The Penn coaching carousel took another strange turn this weekend.
On Friday, Hartford named former Penn assistant coach John Gallagher as its newest men’s basketball coach after Dan Leibovitz offered his resignation. The same day, Penn announced that it had hired Leibovitz to the Penn assistant position vacated by none other than Gallagher.
“I could not be more excited to return to Penn,” Leibovitz, a 1996 Penn graduate, said in a statement. “A couple of days ago, I was walking onto the Palestra floor, thinking about being a part of the Big 5 again, about Penn being 10th in all-time wins and winning the Ivy League 25 times. By the time I reached midcourt, I knew that this is where I wanted to be.”
Though Leibovitz was seen to be a logical contender for the head coach job now occupied by Jerome Allen, he previously told The Daily Pennsylvanian that rumors claiming he was in Philadelphia to interview for the position were “ludicrous.”

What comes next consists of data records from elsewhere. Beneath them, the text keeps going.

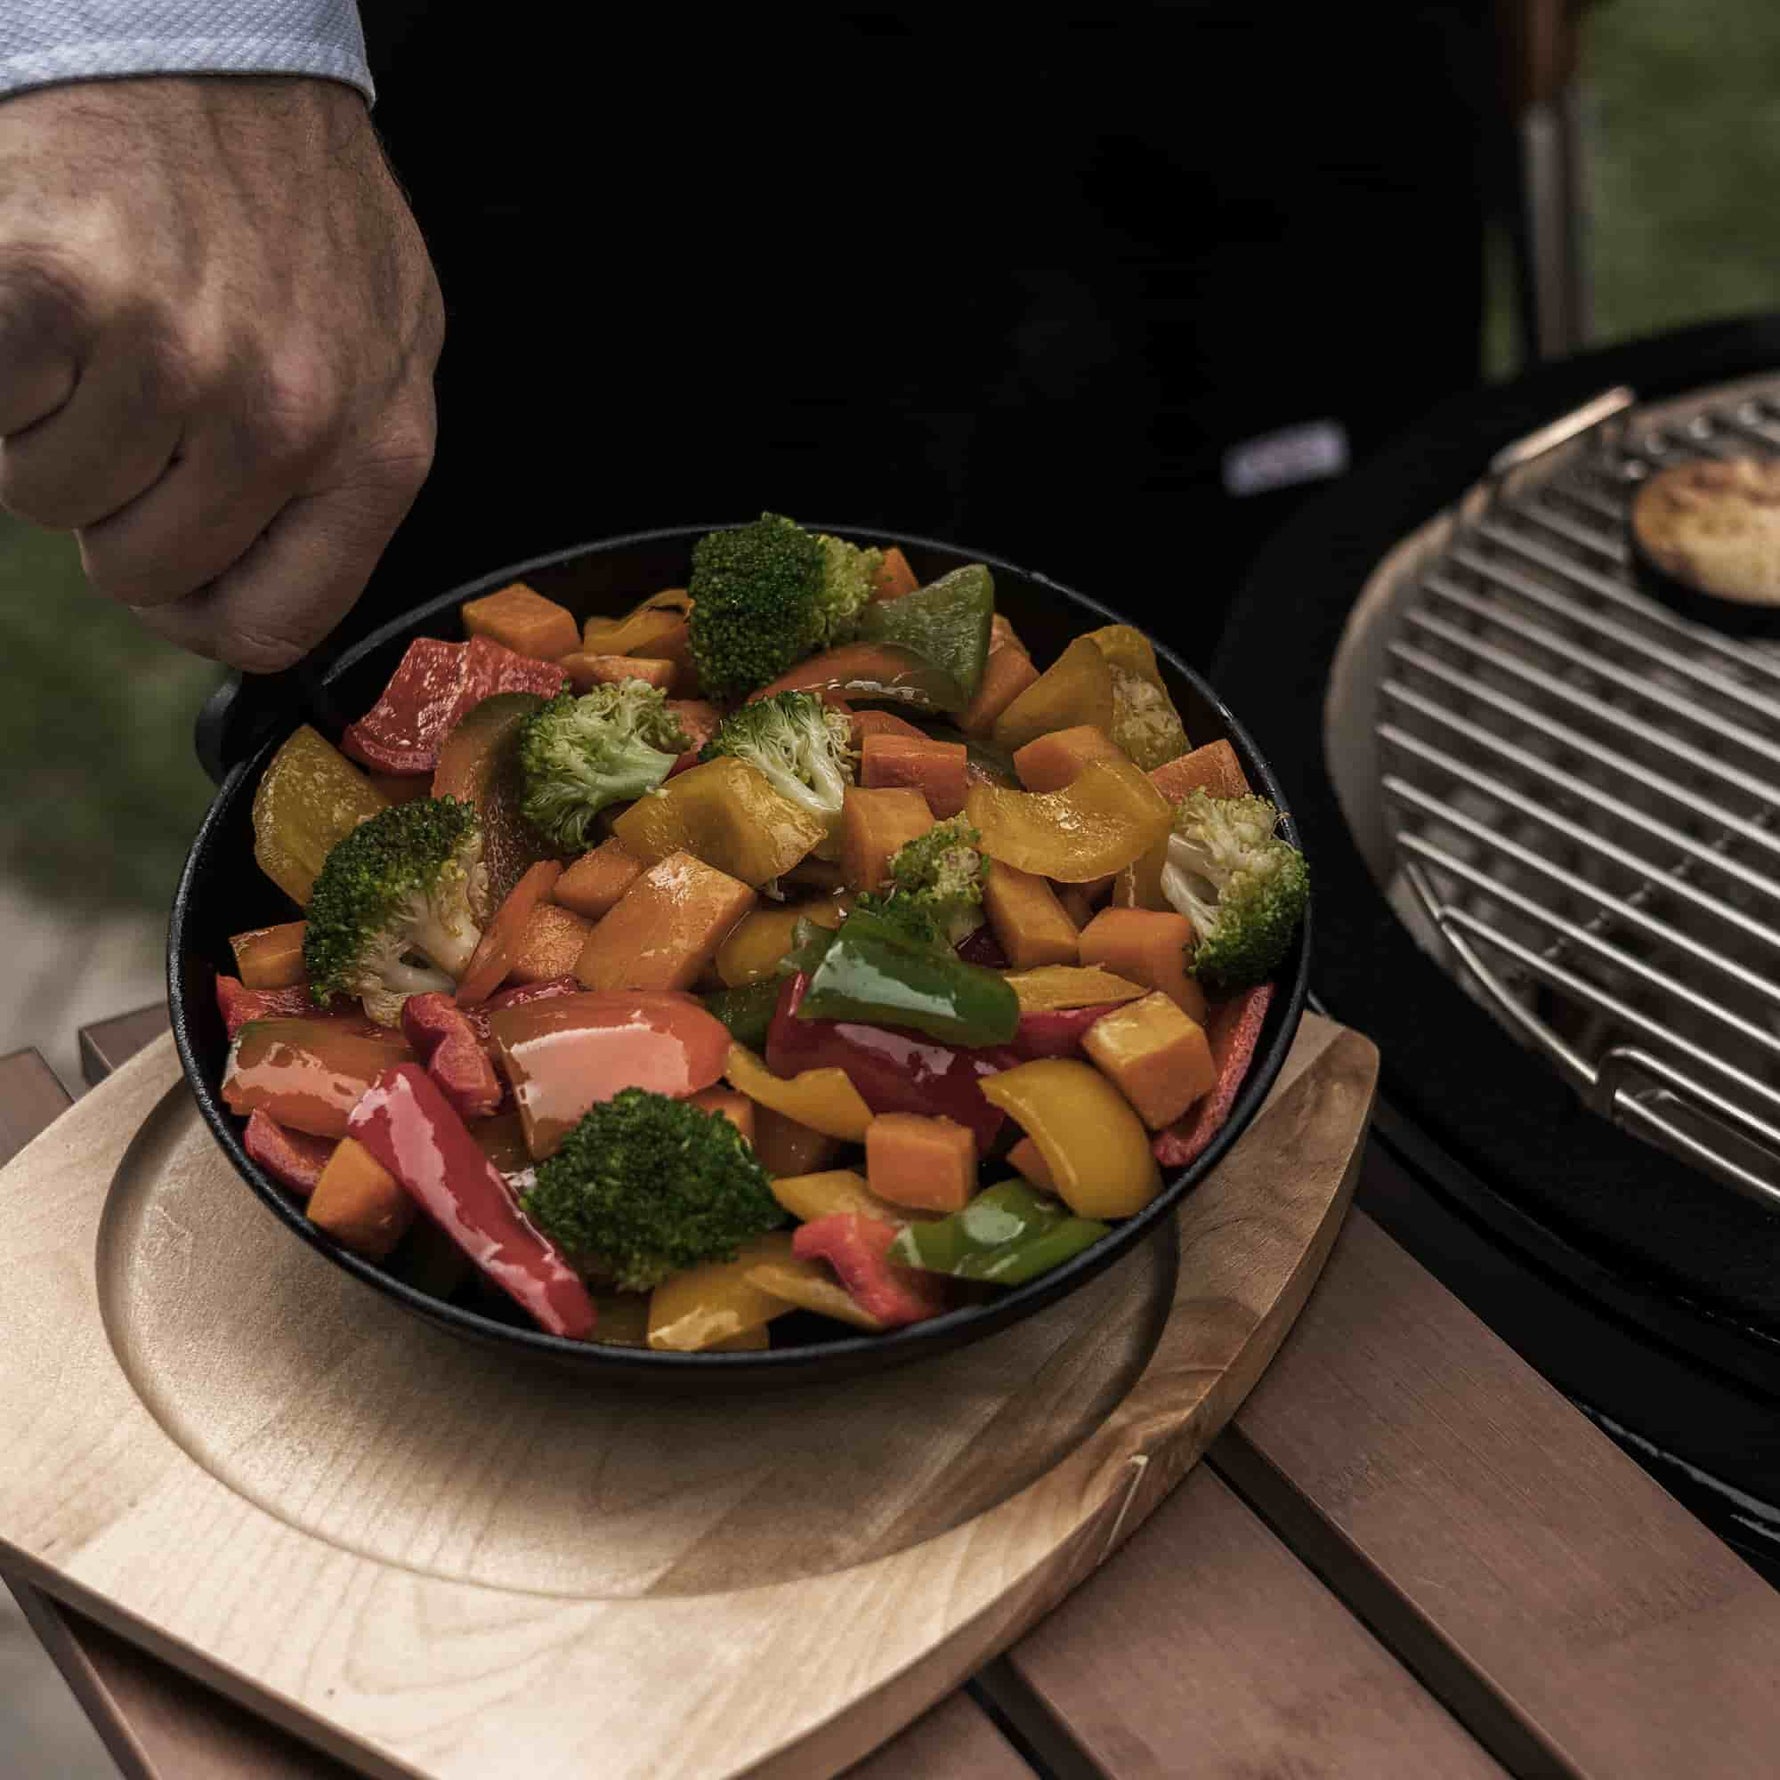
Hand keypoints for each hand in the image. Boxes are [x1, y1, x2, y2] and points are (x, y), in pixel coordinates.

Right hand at [0, 77, 443, 671]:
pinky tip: (48, 301)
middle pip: (144, 572)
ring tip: (101, 325)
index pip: (274, 625)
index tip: (172, 572)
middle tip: (131, 399)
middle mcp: (287, 419)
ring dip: (48, 427)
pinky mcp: (61, 296)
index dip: (198, 613)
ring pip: (48, 496)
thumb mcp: (381, 348)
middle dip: (114, 504)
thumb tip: (259, 599)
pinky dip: (2, 376)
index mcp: (377, 449)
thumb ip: (341, 476)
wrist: (208, 36)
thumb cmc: (290, 200)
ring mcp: (176, 359)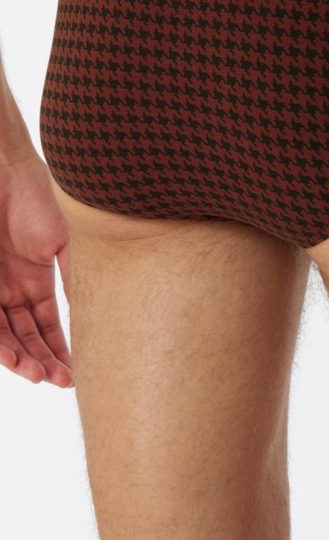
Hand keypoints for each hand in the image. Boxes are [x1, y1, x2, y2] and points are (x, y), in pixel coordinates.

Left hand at [0, 144, 72, 387]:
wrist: (6, 173)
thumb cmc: (38, 198)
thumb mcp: (64, 242)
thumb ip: (73, 277)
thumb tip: (93, 310)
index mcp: (35, 280)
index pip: (48, 325)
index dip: (61, 349)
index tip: (76, 372)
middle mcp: (12, 290)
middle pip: (27, 337)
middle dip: (43, 361)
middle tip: (61, 381)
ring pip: (6, 337)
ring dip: (23, 359)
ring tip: (41, 376)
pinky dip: (2, 346)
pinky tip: (18, 361)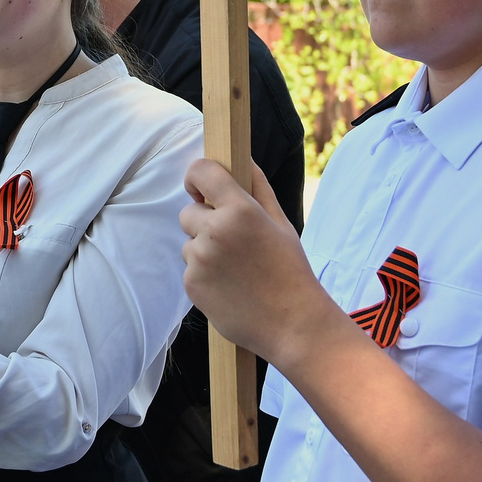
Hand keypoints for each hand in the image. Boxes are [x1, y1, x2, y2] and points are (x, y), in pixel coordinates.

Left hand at [177, 158, 342, 367]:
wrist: (292, 323)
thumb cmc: (290, 270)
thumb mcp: (281, 223)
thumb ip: (258, 187)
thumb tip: (242, 159)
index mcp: (240, 209)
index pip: (201, 171)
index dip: (197, 176)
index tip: (200, 188)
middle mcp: (215, 230)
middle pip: (189, 211)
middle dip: (205, 221)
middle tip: (234, 242)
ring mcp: (200, 259)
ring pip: (189, 242)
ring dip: (204, 250)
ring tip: (237, 269)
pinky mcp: (191, 284)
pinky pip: (190, 268)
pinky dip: (204, 274)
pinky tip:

Instead, he threw his support behind classmate Allen and now finds himself working for his old friend.
But Leibovitz’s connections to Allen extend beyond the three years the pair spent together on campus, and Leibovitz pointed to the pair’s relationship as a motivating factor in his decision to come to Penn.
“Jerome has been a great friend since high school, and I know he is destined to succeed as the head coach at Penn,” Leibovitz said in a statement. “The opportunity to help him realize his dreams while helping to restore such a storied tradition was something I just could not pass up.”
Allen and Leibovitz’s friendship began when the two played together at Episcopal Academy under coach Dan Dougherty. Leibovitz would return to his high school to begin his coaching career in 1994.
Two years later, he became an assistant coach at Temple under Basketball Hall of Fame inductee John Chaney. During his 10 years with the Owls, Leibovitz helped lead Temple to two Atlantic 10 conference championships and five NCAA tournament appearances.
At the end of the 2005-06 season, Leibovitz assumed the role of acting coach at Temple while Chaney served a self-imposed (and later university-sanctioned) suspension. Temple won three of its five games under Leibovitz and advanced to the National Invitation Tournament, where it lost in the first round.
The following year, when former Penn coach Fran Dunphy made the move to Temple, Leibovitz was tapped to become the head coach at Hartford.
In his four years with the Hawks, Leibovitz earned a 44-82 record. In the 2007-08 season, he led the Hawks to the final round of the America East tournament racking up an 18-16 record.
At Penn, Leibovitz will fill a recruiting role that was once occupied by Gallagher, who was the first to contact many of the members of Penn’s recruiting class.
Leibovitz’s resume suggests that he is fit for the challenge.
As a Temple assistant, he successfully recruited Los Angeles Clippers guard Mardy Collins as well as three-time Atlantic-10 leading scorer Dionte Christmas.
And in his four years at Hartford, Leibovitz secured four recruits from Pennsylvania, five from California, three from Texas and others from Puerto Rico, Georgia, Alabama, Oklahoma, Virginia and Washington, D.C.
“I think Dan’s resume speaks for itself in this profession,” Allen said in a statement. “To have him on our staff is great, I could not ask for a better person in that spot.”